*TO DO:*
Wherever the word "표시합니다" appears in a line of the records, copy that line.

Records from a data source
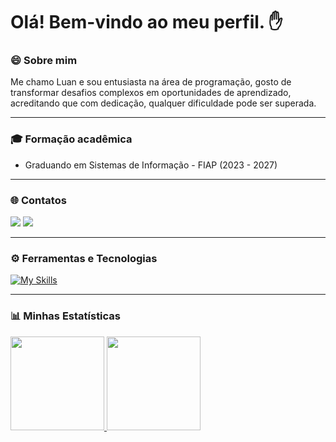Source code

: # Olá! Bem-vindo ao meu perfil. ✋  

### 😄 Sobre mim 
Me chamo Luan e sou entusiasta na área de programação, gosto de transformar desafios complexos em oportunidades de aprendizado, acreditando que com dedicação, qualquer dificuldade pode ser superada. 

***

### 🎓 Formação acadêmica 
- Graduando em Sistemas de Informação - FIAP (2023 - 2027)

***

### 🌐 Contatos
<div>
<a href = "mailto:luanrodriguesps15@gmail.com"><img loading="lazy" src="https://img.shields.io/badge/Gmail-D14836?style=for-the-badge&logo=gmail&logoColor=white" target="_blank"></a>
<a href="https://www.linkedin.com/in/luan-rodrigues15" target="_blank"><img loading="lazy" src="https://img.shields.io/badge/-LinkedIn-%230077B5?style=for-the-badge&logo=linkedin&logoColor=white" target="_blank"></a>   
</div> 

***

### ⚙️ Ferramentas e Tecnologias
[![My Skills](https://skillicons.dev/icons?i=java,html,css,js,idea)](https://skillicons.dev)

***

### 📊 Minhas Estatísticas
<div>
  <a href="https://github.com/LuanRodrigues15">
    <img loading="lazy" height="150em" src="https://github-readme-stats.vercel.app/api?username=LuanRodrigues15&show_icons=true&theme=dracula&include_all_commits=true&count_private=true&hide_border=true"/>
    <img loading="lazy" height="150em" src="https://github-readme-stats.vercel.app/api/top-langs/?username=LuanRodrigues15&layout=compact&theme=dracula&langs_count=8&hide_border=true"/>
  </a>
</div>

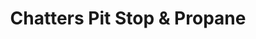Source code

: ---
title: "Chatters Pit Stop & Propane"
url: /atlanta/chatters-pit-stop-and-propane/
shop: convenience
---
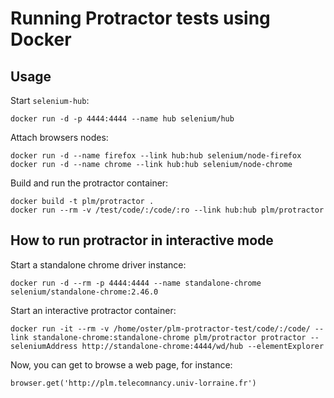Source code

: 
# Running Protractor tests using Docker

## Usage



Start `selenium-hub`:

	docker run -d -p 4444:4444 --name hub selenium/hub

Attach browsers nodes:

	docker run -d --name firefox --link hub:hub selenium/node-firefox
	docker run -d --name chrome --link hub:hub selenium/node-chrome

Build and run the protractor container:

	docker build -t plm/protractor .
	docker run --rm -v /test/code/:/code/:ro --link hub:hub plm/protractor


## How to run protractor in interactive mode

Start a standalone chrome driver instance:

	docker run -d --rm -p 4444:4444 --name standalone-chrome selenium/standalone-chrome:2.46.0	

Start an interactive protractor container:

	docker run -it --rm -v /home/oster/plm-protractor-test/code/:/code/ --link standalone-chrome:standalone-chrome plm/protractor protractor --seleniumAddress http://standalone-chrome:4444/wd/hub --elementExplorer
    
Now, you can get to browse a web page, for instance:
	
	browser.get('http://plm.telecomnancy.univ-lorraine.fr')

	

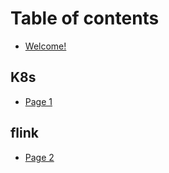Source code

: # Table of contents

* [Welcome!](README.md)

## K8s

* [Page 1](k8s/page-1.md)

## flink

* [Page 2](flink/page-2.md)
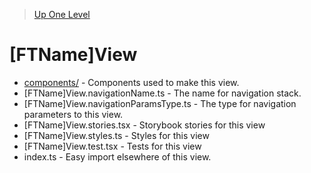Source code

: > [Up One Level](../readme.md)

# [FTName]View

<Purpose>

- [components/](components/readme.md) - Components used to make this view.
- [FTName]View.navigationName.ts - The name for navigation stack.
- [FTName]View.navigationParamsType.ts - The type for navigation parameters to this view.
- [FTName]View.stories.tsx - Storybook stories for this view
- [FTName]View.styles.ts - Styles for this view
- [FTName]View.test.tsx - Tests for this view
- index.ts - Easy import elsewhere of this view.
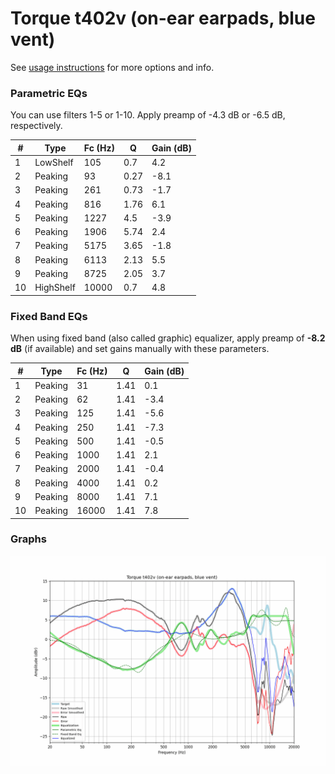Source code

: # Torque t402v (on-ear earpads, blue vent)
See [usage instructions](https://github.com/jaakkopasanen/AutoEq#usage) for more options and info.

### Parametric EQs
You can use filters 1-5 or 1-10. Apply preamp of -4.3 dB or -6.5 dB, respectively.

|   # | Type      |   Fc (Hz) |    Q |   Gain (dB) |
|-----|-----------|-----------|------|-------------|
|   1 | LowShelf  |       105 | 0.7  |         4.2 |
|   2 | Peaking   |        93 | 0.27 |        -8.1 |
|   3 | Peaking   |       261 | 0.73 |        -1.7 |
|   4 | Peaking   |       816 | 1.76 |         6.1 |
|   5 | Peaking   |      1227 | 4.5  |        -3.9 |
|   6 | Peaking   |      1906 | 5.74 |         2.4 |
|   7 | Peaking   |      5175 | 3.65 |        -1.8 |
|   8 | Peaking   |      6113 | 2.13 |         5.5 |
|   9 | Peaking   |      8725 | 2.05 |         3.7 |
|  10 | HighShelf |     10000 | 0.7  |         4.8 |

### Fixed Band EQs
When using fixed band (also called graphic) equalizer, apply preamp of **-8.2 dB** (if available) and set gains manually with these parameters.

|   # | Type    |   Fc (Hz) |    Q |   Gain (dB) |
|-----|---------|-----------|------|-------------|
|   1 | Peaking |        31 | 1.41 |         0.1 |
|   2 | Peaking |        62 | 1.41 |        -3.4 |
|   3 | Peaking |       125 | 1.41 |        -5.6 |
|   4 | Peaking |       250 | 1.41 |        -7.3 |
|   5 | Peaking |       500 | 1.41 |        -0.5 |
|   6 | Peaking |      1000 | 1.41 |         2.1 |
|   7 | Peaking |      2000 | 1.41 |        -0.4 |
|   8 | Peaking |      4000 | 1.41 |         0.2 |
|   9 | Peaking |      8000 | 1.41 |         7.1 |
|  10 | Peaking |     16000 | 1.41 |         7.8 |

### Graphs
![](./Torque%20t402v%20(on-ear%20earpads,%20blue%20vent).png)
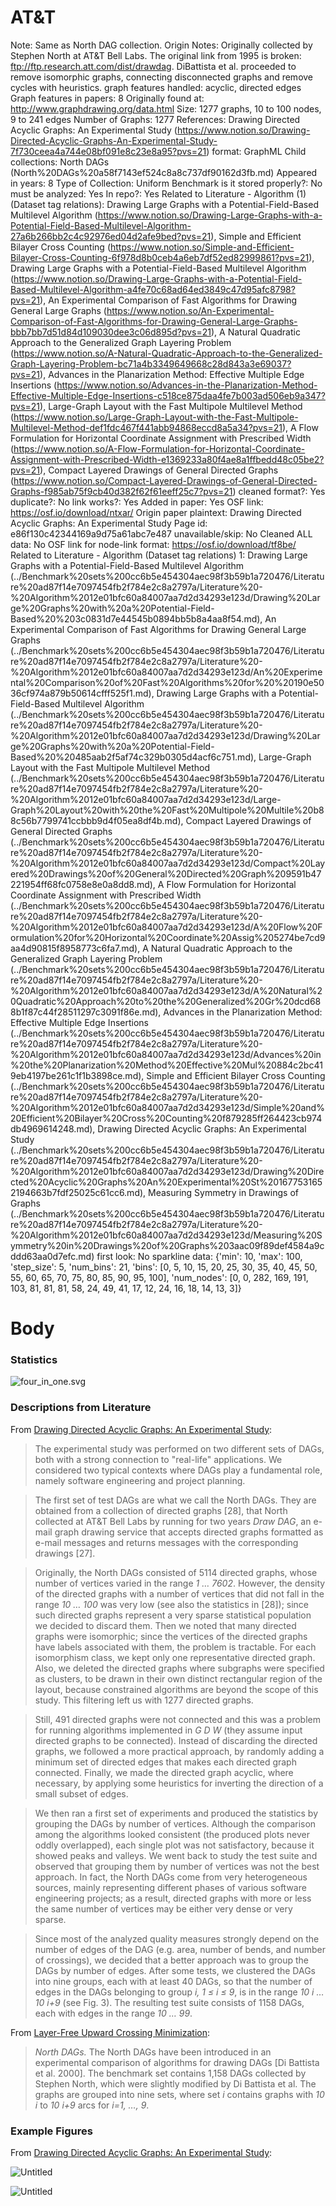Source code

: # AT&T

Note: Same as North DAG collection.
Origin Notes: Originally collected by Stephen North at AT&T Bell Labs. The original link from 1995 is broken: ftp://ftp.research.att.com/dist/drawdag.
DiBattista et al. proceeded to remove isomorphic graphs, connecting disconnected graphs and remove cycles with heuristics. 
graph features handled: acyclic, directed edges
Graph features in papers: 8
Originally found at: http://www.graphdrawing.org/data.html
Size: 1277 graphs, 10 to 100 nodes, 9 to 241 edges
Number of Graphs: 1277
References: Drawing Directed Acyclic Graphs: An Experimental Study (https://www.notion.so/Drawing-Directed-Acyclic-Graphs-An-Experimental-Study-7f730ceea4a744e08bf091e8c23e8a95?pvs=21)
format: GraphML
Child collections: North DAGs (North%20DAGs%20a58f7143ef524c8a8c737df90162d3fb.md)
Appeared in years: 8
Type of Collection: Uniform Benchmark
is it stored properly?: No
must be analyzed: Yes
In repo?: Yes
Related to Literature - Algorithm (1) (Dataset tag relations): Drawing Large Graphs with a Potential-Field-Based Multilevel Algorithm (https://www.notion.so/Drawing-Large-Graphs-with-a-Potential-Field-Based-Multilevel-Algorithm-27a6b266bb2c4c92976ed04d2afe9bed?pvs=21), Simple and Efficient Bilayer Cross Counting (https://www.notion.so/Simple-and-Efficient-Bilayer-Cross-Counting-6f978d8b0ceb4a6eb7df52ed82999861?pvs=21), Drawing Large Graphs with a Potential-Field-Based Multilevel Algorithm (https://www.notion.so/Drawing-Large-Graphs-with-a-Potential-Field-Based-Multilevel-Algorithm-a4fe70c68ad64ed3849c47d95afc8798?pvs=21), An Experimental Comparison of Fast Algorithms for Drawing General Large Graphs (https://www.notion.so/An-Experimental-Comparison-of-Fast-Algorithms-for-Drawing-General-Large-Graphs-bbb7bb7d51d84d109030dee3c06d895d?pvs=21), A Natural Quadratic Approach to the Generalized Graph Layering Problem (https://www.notion.so/A-Natural-Quadratic-Approach-to-the-Generalized-Graph-Layering-Problem-bc71a4b3349649668c28d843a3e69037?pvs=21), Advances in the Planarization Method: Effective Multiple Edge Insertions (https://www.notion.so/Advances-in-the-Planarization-Method-Effective-Multiple-Edge-Insertions-c518ce875daa4fe7b003ad506eb9a347?pvs=21), Large-Graph Layout with the Fast Multipole Multilevel Method (https://www.notion.so/Large-Graph-Layout-with-the-Fast-Multipole-Multilevel-Method-def1fdc467f441abb94868eccd8a5a34?pvs=21), A Flow Formulation for Horizontal Coordinate Assignment with Prescribed Width (https://www.notion.so/A-Flow-Formulation-for-Horizontal-Coordinate-Assignment-with-Prescribed-Width-e1369233a80f4ae8a1ffbedd48c05be2?pvs=21), Compact Layered Drawings of General Directed Graphs (https://www.notion.so/Compact-Layered-Drawings-of-General-Directed-Graphs-f985ab75f9cb40d382f62f61eeff25c7?pvs=21)
cleaned format?: Yes
duplicate?: No
link works?: Yes
Added in paper: Yes
OSF link: https://osf.io/download/ntxar/
Origin paper plaintext: Drawing Directed Acyclic Graphs: An Experimental Study
Page id: e86f130c42344169a9d75a61abc7e487
unavailable/skip: No
Cleaned ALL data: No
OSF link for node-link format: https://osf.io/download/tf8be/
Related to Literature - Algorithm (Dataset tag relations) 1: Drawing Large Graphs with a Potential-Field-Based Multilevel Algorithm (../Benchmark%20sets%200cc6b5e454304aec98f3b59b1a720476/Literature%20ad87f14e7097454fb2f784e2c8a2797a/Literature%20-%20Algorithm%2012e01bfc60a84007aa7d2d34293e123d/Drawing%20Large%20Graphs%20with%20a%20Potential-Field-Based%20%203c0831d7e44545b0894bb5b8a4aa8f54.md), An Experimental Comparison of Fast Algorithms for Drawing General Large Graphs (../Benchmark%20sets%200cc6b5e454304aec98f3b59b1a720476/Literature%20ad87f14e7097454fb2f784e2c8a2797a/Literature%20-%20Algorithm%2012e01bfc60a84007aa7d2d34293e123d/An%20Experimental%20Comparison%20of%20Fast%20Algorithms%20for%20%20190e5036cf974a879b50614cfff525f1.md), Drawing Large Graphs with a Potential-Field-Based Multilevel Algorithm (../Benchmark%20sets%200cc6b5e454304aec98f3b59b1a720476/Literature%20ad87f14e7097454fb2f784e2c8a2797a/Literature%20-%20Algorithm%2012e01bfc60a84007aa7d2d34293e123d/Drawing%20Large%20Graphs%20with%20a%20Potential-Field-Based%20%20485aab2f5af74c329b0305d4acf6c751.md), Large-Graph Layout with the Fast Multipole Multilevel Method (../Benchmark%20sets%200cc6b5e454304aec98f3b59b1a720476/Literature%20ad87f14e7097454fb2f784e2c8a2797a/Literature%20-%20Algorithm%2012e01bfc60a84007aa7d2d34293e123d/Large-Graph%20Layout%20with%20the%20Fast%20Multipole%20Multile%20b88c56b7799741ccbbb9d4f05ea8df4b.md), Compact Layered Drawings of General Directed Graphs (../Benchmark%20sets%200cc6b5e454304aec98f3b59b1a720476/Literature%20ad87f14e7097454fb2f784e2c8a2797a/Literature%20-%20Algorithm%2012e01bfc60a84007aa7d2d34293e123d/Compact%20Layered%20Drawings%20of%20General%20Directed%20Graph%209591b47221954ff68fc0758e8e0a8dd8.md), A Flow Formulation for Horizontal Coordinate Assignment with Prescribed Width (../Benchmark%20sets%200cc6b5e454304aec98f3b59b1a720476/Literature%20ad87f14e7097454fb2f784e2c8a2797a/Literature%20-%20Algorithm%2012e01bfc60a84007aa7d2d34293e123d/A%20Flow%20Formulation%20for%20Horizontal%20Coordinate%20Assig%205274be7cd9aa4d90815f8958773c6fa7.md), A Natural Quadratic Approach to the Generalized Graph Layering Problem (../Benchmark%20sets%200cc6b5e454304aec98f3b59b1a720476/Literature%20ad87f14e7097454fb2f784e2c8a2797a/Literature%20-%20Algorithm%2012e01bfc60a84007aa7d2d34293e123d/A%20Natural%20Quadratic%20Approach%20to%20the%20Generalized%20Gr%20dcd688b1f87c44f28511297c3091f86e.md), Advances in the Planarization Method: Effective Multiple Edge Insertions (../Benchmark%20sets%200cc6b5e454304aec98f3b59b1a720476/Literature%20ad87f14e7097454fb2f784e2c8a2797a/Literature%20-%20Algorithm%2012e01bfc60a84007aa7d2d34293e123d/Advances%20in%20the%20Planarization%20Method%20Effective%20Mul%20884c2bc419eb4197be261c1f1b3898ce.md), Simple and Efficient Bilayer Cross Counting (../Benchmark%20sets%200cc6b5e454304aec98f3b59b1a720476/Literature%20ad87f14e7097454fb2f784e2c8a2797a/Literature%20-%20Algorithm%2012e01bfc60a84007aa7d2d34293e123d/Simple%20and%20Efficient%20Bilayer%20Cross%20Counting%20f879285ff264423cb974db4969614248.md), Drawing Directed Acyclic Graphs: An Experimental Study (../Benchmark%20sets%200cc6b5e454304aec98f3b59b1a720476/Literature%20ad87f14e7097454fb2f784e2c8a2797a/Literature%20-%20Algorithm%2012e01bfc60a84007aa7d2d34293e123d/Drawing%20Directed%20Acyclic%20Graphs%20An%20Experimental%20St%201677531652194663b7fdf25025c61cc6.md), Measuring Symmetry in Drawings of Graphs (../Benchmark%20sets%200cc6b5e454304aec98f3b59b1a720476/Literature%20ad87f14e7097454fb2f784e2c8a2797a/Literature%20-%20Algorithm%2012e01bfc60a84007aa7d2d34293e123d/Measuring%20Symmetry%20in%20Drawings%20of%20Graphs%203aac09f89def4584a9cddd63aa0d7efc.md)
first look: No
sparkline data: {'min': 10, 'max': 100, 'step_size': 5, 'num_bins': 21, 'bins': [0, 5, 10, 15, 20, 25, 30, 35, 40, 45, 50, 55, 60, 65, 70, 75, 80, 85, 90, 95, 100], 'num_nodes': [0, 0, 282, 169, 191, 103, 81, 81, 81, 58, 24, 49, 41, 17, 12, 24, 16, 18, 14, 13, 3]}

# Body

### Statistics

![four_in_one.svg](AT&T%20e86f130c42344169a9d75a61abc7e487/four_in_one.svg)

### Descriptions from Literature

From [Drawing Directed Acyclic Graphs: An Experimental Study](https://doi.org/10.1142/s0218195900000358):

> The experimental study was performed on two different sets of DAGs, both with a strong connection to "real-life" applications. We considered two typical contexts where DAGs play a fundamental role, namely software engineering and project planning.
> 

> The first set of test DAGs are what we call the North DAGs. They are obtained from a collection of directed graphs [28], that North collected at AT\&T Bell Labs by running for two years *Draw DAG*, an e-mail graph drawing service that accepts directed graphs formatted as e-mail messages and returns messages with the corresponding drawings [27].
> 

> Originally, the North DAGs consisted of 5114 directed graphs, whose number of vertices varied in the range *1 … 7602*. However, the density of the directed graphs with a number of vertices that did not fall in the range *10 … 100* was very low (see also the statistics in [28]); since such directed graphs represent a very sparse statistical population we decided to discard them. Then we noted that many directed graphs were isomorphic; since the vertices of the directed graphs have labels associated with them, the problem is tractable. For each isomorphism class, we kept only one representative directed graph. Also, we deleted the directed graphs where subgraphs were specified as clusters, to be drawn in their own distinct rectangular region of the layout, because constrained algorithms are beyond the scope of this study. This filtering left us with 1277 directed graphs.
> 

> Still, 491 directed graphs were not connected and this was a problem for running algorithms implemented in *G D W* (they assume input directed graphs to be connected). Instead of discarding the directed graphs, we followed a more practical approach, by randomly adding a minimum set of directed edges that makes each directed graph connected. Finally, we made the directed graph acyclic, where necessary, by applying some heuristics for inverting the direction of a small subset of edges.
> 

> We then ran a first set of experiments and produced the statistics by grouping the DAGs by number of vertices. Although the comparison among the algorithms looked consistent (the produced plots never oddly overlapped), each single plot was not satisfactory, because it showed peaks and valleys. We went back to study the test suite and observed that grouping them by number of vertices was not the best approach. In fact, the North DAGs come from very heterogeneous sources, mainly representing different phases of various software engineering projects; as a result, directed graphs with more or less the same number of vertices may be either very dense or very sparse.
> 

> Since most of the analyzed quality measures strongly depend on the number of edges of the DAG (e.g. area, number of bends, and number of crossings), we decided that a better approach was to group the DAGs by number of edges. After some tests, we clustered the DAGs into nine groups, each with at least 40 DAGs, so that the number of edges in the DAGs belonging to group *i, 1 ≤ i ≤ 9*, is in the range *10 i … 10 i+9* (see Fig. 3). The resulting test suite consists of 1158 DAGs, each with edges in the range *10 … 99*.
> 

From [Layer-Free Upward Crossing Minimization](https://doi.org/10.1145/1671970.1671975):

> *North DAGs.* The North DAGs have been introduced in an experimental comparison of algorithms for drawing DAGs [Di Battista et al. 2000]. The benchmark set contains 1,158 DAGs collected by Stephen North, which were slightly modified by Di Battista et al. The graphs are grouped into nine sets, where set *i* contains graphs with *10 i* to *10 i+9* arcs for *i=1, …, 9*.
> 

### Example Figures

From [Drawing Directed Acyclic Graphs: An Experimental Study](https://doi.org/10.1142/s0218195900000358):

![Untitled](AT&T%20e86f130c42344169a9d75a61abc7e487/Untitled.png)

![Untitled](AT&T%20e86f130c42344169a9d75a61abc7e487/Untitled%201.png)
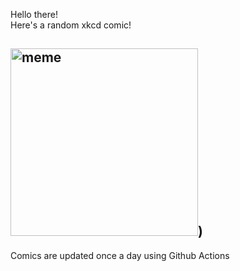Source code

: Hello there! <br>Here's a random xkcd comic!<br>
## <img src="https://imgs.xkcd.com/comics/not_available.png" alt="meme" width="300"/>)<br>
Comics are updated once a day using Github Actions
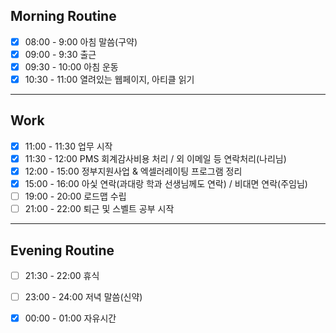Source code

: ## Morning Routine
- [x] 08:00 - 9:00 아침 말씀(구약)
- [x] 09:00 - 9:30 출근
- [x] 09:30 - 10:00 아침 운동
- [x] 10:30 - 11:00 열려있는 웹페이지, 아티클 읽기
***
## Work
- [x] 11:00 - 11:30 업무 시작
- [x] 11:30 - 12:00 PMS 회계감사비용 처리 / 외 이메일 등 연락처리(나리님)
- [x] 12:00 - 15:00 정부지원사업 & 엑셀러레이팅 프로그램 정리
- [x] 15:00 - 16:00 아싳 연락(과대랑 학과 선생님께도 연락) / 비대면 연락(주임님)
- [ ] 19:00 - 20:00 로드맵 수립
- [ ] 21:00 - 22:00 퇴근 및 스벨트 공부 시작
***
## Evening Routine 
- [ ] 21:30 - 22:00 휴식
- [ ] 23:00 - 24:00 저녁 말씀(신약)
- [x] 00:00 - 01:00 자유시간

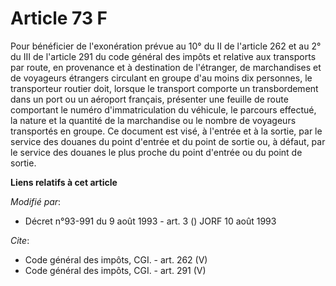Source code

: # Article 73 F

Pour bénéficier de l'exonération prévue au 10° du II de l'article 262 et au 2° du III de l'article 291 du code général des
impôts et relative aux transports par route, en provenance et à destination de l'étranger, de marchandises et de voyageurs
étrangers circulant en groupe d'au moins dix personnes, le transporteur routier doit, lorsque le transport comporte un
transbordement dans un port ou un aéroport français, présenter une feuille de route comportant le numéro d'immatriculation du
véhicule, le parcours effectué, la nature et la quantité de la marchandise ou le nombre de voyageurs transportés en groupe.
Ce document est visé, à l'entrée et à la sortie, par le service des douanes du point d'entrée et du point de sortie ou, à
défaut, par le service des douanes le plus proche du point d'entrée ou du point de sortie.

**Liens relatifs à cet article**

_Modifié par_:

  - Décret n°93-991 du 9 août 1993 - art. 3 () JORF 10 août 1993

_Cite_:

  - Code général des impôts, CGI. - art. 262 (V)
  - Code général des impôts, CGI. - art. 291 (V)
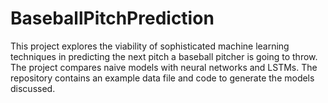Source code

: # BaseballPitchPrediction

This project explores the viability of sophisticated machine learning techniques in predicting the next pitch a baseball pitcher is going to throw. The project compares naive models with neural networks and LSTMs. The repository contains an example data file and code to generate the models discussed.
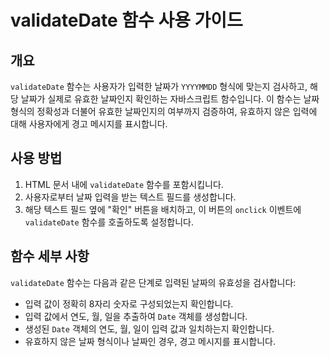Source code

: # validateDate 함수 사용 가이드

## 개요
`validateDate` 함수는 사용자가 입력한 날짜가 `YYYYMMDD` 형식에 맞는지 검사하고, 해당 날짜가 실제로 유효한 날짜인지 확인하는 자바스크립트 함수입니다. 이 함수는 날짜 형식의 정확성과 더불어 유효한 날짜인지의 여부까지 검증하여, 유효하지 않은 입력에 대해 사용자에게 경고 메시지를 표시합니다.

## 사용 방법
1. HTML 문서 내에 `validateDate` 함수를 포함시킵니다.
2. 사용자로부터 날짜 입력을 받는 텍스트 필드를 생성합니다.
3. 해당 텍스트 필드 옆에 "확인" 버튼을 배치하고, 이 버튼의 `onclick` 이벤트에 `validateDate` 함수를 호출하도록 설정합니다.

## 함수 세부 사항
`validateDate` 함수는 다음과 같은 단계로 입력된 날짜의 유효성을 검사합니다:
- 입력 값이 정확히 8자리 숫자로 구성되었는지 확인합니다.
- 입력 값에서 연도, 월, 일을 추출하여 `Date` 객체를 생성합니다.
- 생성된 `Date` 객체의 연도, 월, 일이 입력 값과 일치하는지 확인합니다.
- 유효하지 않은 날짜 형식이나 날짜인 경우, 경고 메시지를 표시합니다.
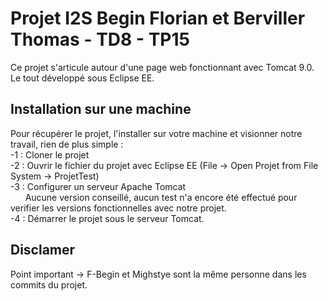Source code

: # Projet I2S Begin Florian et Berviller Thomas - TD8 - TP15

Ce projet s'articule autour d'une page web fonctionnant avec Tomcat 9.0. Le tout développé sous Eclipse EE.

## Installation sur une machine

Pour récupérer le projet, l'installer sur votre machine et visionner notre travail, rien de plus simple :  
  -1 : Cloner le projet  
  -2 : Ouvrir le fichier du projet avec Eclipse EE (File -> Open Projet from File System -> ProjetTest)  
  -3 : Configurer un serveur Apache Tomcat  
  &nbsp;&nbsp;&nbsp;&nbsp;&nbsp;&nbsp;Aucune version conseillé, aucun test n'a encore été effectué pour verifier les versions fonctionnelles avec notre projet.  
  -4 : Démarrer le projet sous le serveur Tomcat.  

## Disclamer
Point important -> F-Begin et Mighstye sont la même personne dans les commits du projet.
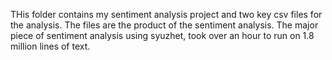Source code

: THis folder contains my sentiment analysis project and two key csv files for the analysis. The files are the product of the sentiment analysis.
The major piece of sentiment analysis using syuzhet, took over an hour to run on 1.8 million lines of text.
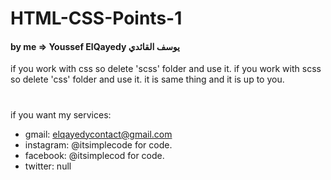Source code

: # HTML-CSS-Points-1
#### by me => Youssef ElQayedy يوسف القائدي
if you work with css so delete 'scss' folder and use it.
if you work with scss so delete 'css' folder and use it.
it is same thing and it is up to you.
#
if you want my services:
- gmail: elqayedycontact@gmail.com
- instagram: @itsimplecode for code.
- facebook: @itsimplecod for code.
- twitter: null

*RESULT BELOW:*
`validateDate` 함수는 사용자가 입력한 날짜가 `YYYYMMDD` 형식에 맞는지 검사하고, 해당 날짜가 실제로 유효한 날짜인지 확인하는 자바스크립트 함수입니다. 이 함수는 날짜 형식의 정확성과 더불어 유효한 날짜인지의 여부까지 검증하여, 유효하지 않은 입력에 대해 사용자에게 경고 메시지를 표시합니다.
- 유효하지 않은 날짜 형식이나 날짜인 경우, 경고 메시지를 표시합니다.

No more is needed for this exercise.